--- START ---

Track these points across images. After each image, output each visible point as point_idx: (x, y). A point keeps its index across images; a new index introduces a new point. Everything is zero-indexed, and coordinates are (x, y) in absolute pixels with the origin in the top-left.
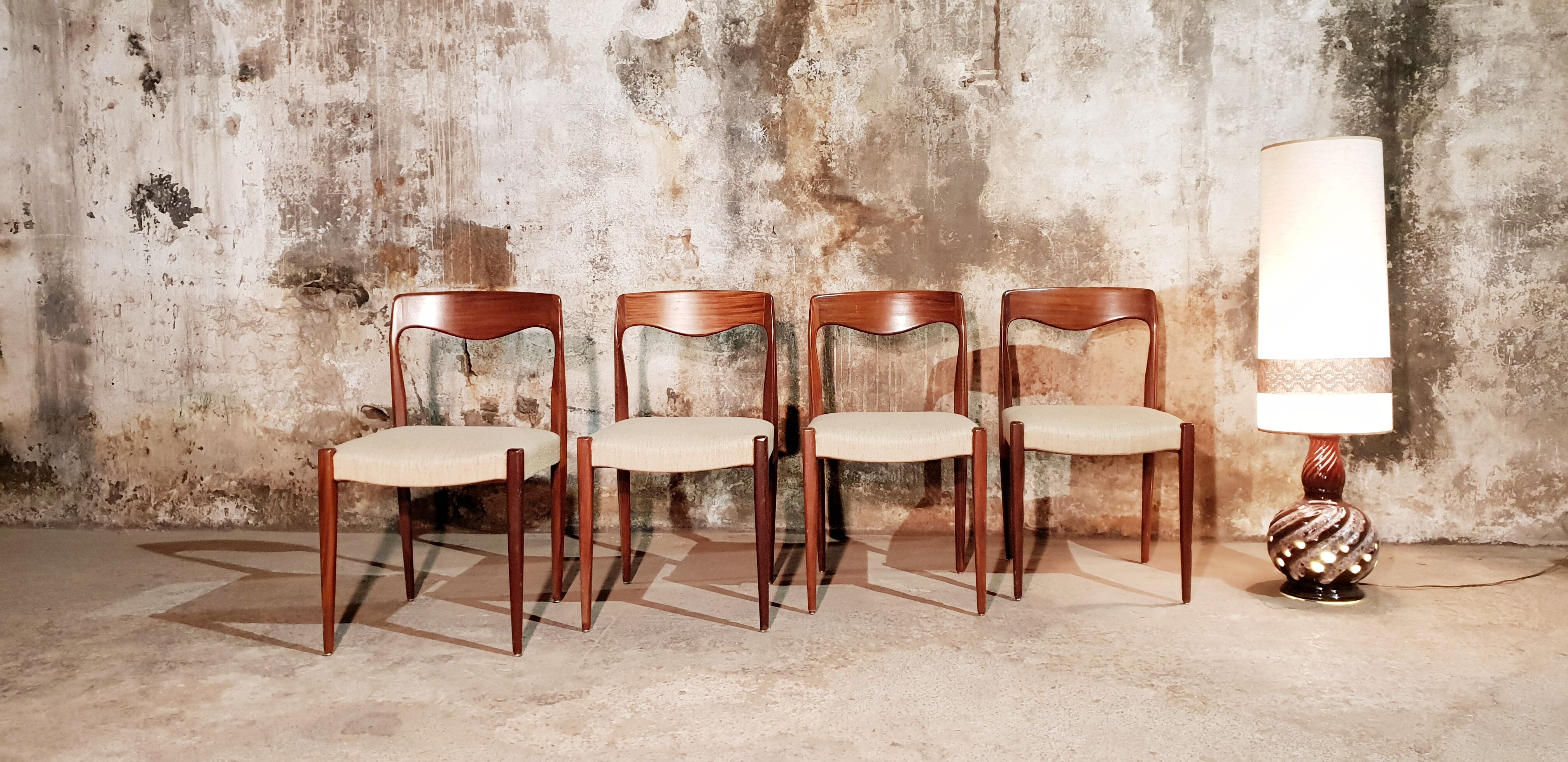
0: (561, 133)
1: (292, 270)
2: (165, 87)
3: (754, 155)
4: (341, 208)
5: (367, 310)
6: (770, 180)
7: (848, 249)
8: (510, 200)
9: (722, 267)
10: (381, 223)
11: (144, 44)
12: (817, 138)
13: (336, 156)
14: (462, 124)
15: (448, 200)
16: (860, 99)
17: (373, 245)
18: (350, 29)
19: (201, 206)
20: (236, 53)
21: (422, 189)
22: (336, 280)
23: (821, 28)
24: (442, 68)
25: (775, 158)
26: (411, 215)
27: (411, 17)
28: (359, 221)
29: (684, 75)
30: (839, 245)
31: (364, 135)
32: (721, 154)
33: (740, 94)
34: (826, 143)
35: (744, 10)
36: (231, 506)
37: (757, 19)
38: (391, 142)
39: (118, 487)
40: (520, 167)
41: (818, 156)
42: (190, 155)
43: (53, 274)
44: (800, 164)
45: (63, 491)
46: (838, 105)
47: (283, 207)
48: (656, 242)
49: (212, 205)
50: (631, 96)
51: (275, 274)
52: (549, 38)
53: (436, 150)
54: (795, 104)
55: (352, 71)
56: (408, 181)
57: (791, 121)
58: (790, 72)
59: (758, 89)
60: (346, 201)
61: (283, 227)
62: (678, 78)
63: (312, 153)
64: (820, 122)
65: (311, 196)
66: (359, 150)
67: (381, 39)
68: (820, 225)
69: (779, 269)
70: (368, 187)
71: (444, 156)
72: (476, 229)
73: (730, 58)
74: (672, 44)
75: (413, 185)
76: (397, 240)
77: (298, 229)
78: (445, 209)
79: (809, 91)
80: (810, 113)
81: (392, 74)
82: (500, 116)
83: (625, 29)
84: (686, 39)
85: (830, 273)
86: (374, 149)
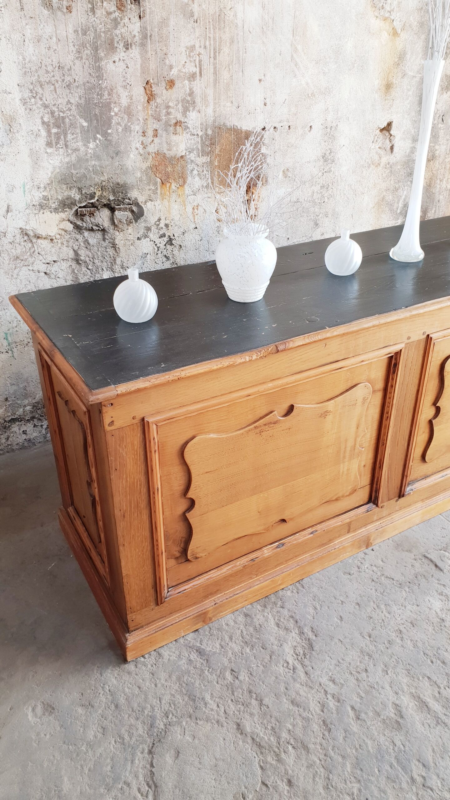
1: (64, 193)
5: (143, 225)
8: (267, 101)
10: (150, 133)
13: (102, 55)
14: (229, 15)
15: (215, 104)
17: (145, 157)
21: (191, 94)
22: (112, 198)
26: (181, 122)
28: (130, 131)
36: (28, 427)
40: (278, 65)
47: (46, 119)
51: (45, 198)
53: (205, 47)
56: (178, 84)
60: (116, 110)
63: (74, 49)
65: (78, 105)
66: (127, 46)
70: (139, 92)
71: (212, 55)
72: (237, 133)
75: (183, 87)
76: (168, 150)
77: (66, 146)
78: (212, 114)
86: (143, 45)
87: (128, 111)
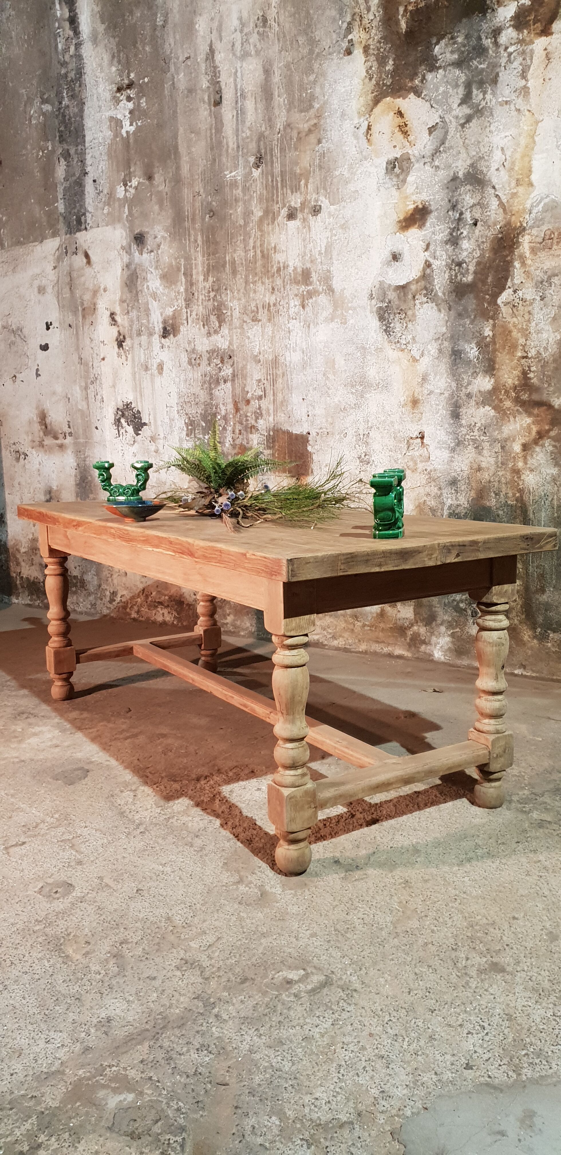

--- END ---

● Try it: Please reproduce the listing exactly from its opening line through the line that contains "52: (549, 38)", both included, with all pictures omitted.

● Output:
Track these points across images. After each image, output each visible point as point_idx: (x, y). A point keeps its index across images; a new index introduces a new point. Everything is zero-indexed, and coordinates are (x, y) in absolute pixels with the origin in the top-left.
0: (561, 133)
1: (292, 270)
2: (165, 87)
3: (754, 155)
4: (341, 208)
5: (367, 310)
6: (770, 180)
7: (848, 249)
8: (510, 200)
9: (722, 267)
10: (381, 223)
11: (144, 44)
12: (817, 138)
13: (336, 156)
14: (462, 124)
15: (448, 200)
16: (860, 99)
17: (373, 245)
18: (350, 29)
19: (201, 206)
20: (236, 53)
21: (422, 189)
22: (336, 280)
23: (821, 28)
24: (442, 68)
25: (775, 158)
26: (411, 215)
27: (411, 17)
28: (359, 221)
29: (684, 75)
30: (839, 245)
31: (364, 135)
32: (721, 154)
33: (740, 94)
34: (826, 143)
35: (744, 10)
36: (231, 506)
37: (757, 19)
38: (391, 142)
39: (118, 487)
40: (520, 167)
41: (818, 156)
42: (190, 155)
43: (53, 274)
44: (800, 164)
45: (63, 491)
46: (838, 105)
47: (283, 207)
48: (656, 242)
49: (212, 205)
50: (631, 96)
51: (275, 274)
52: (549, 38)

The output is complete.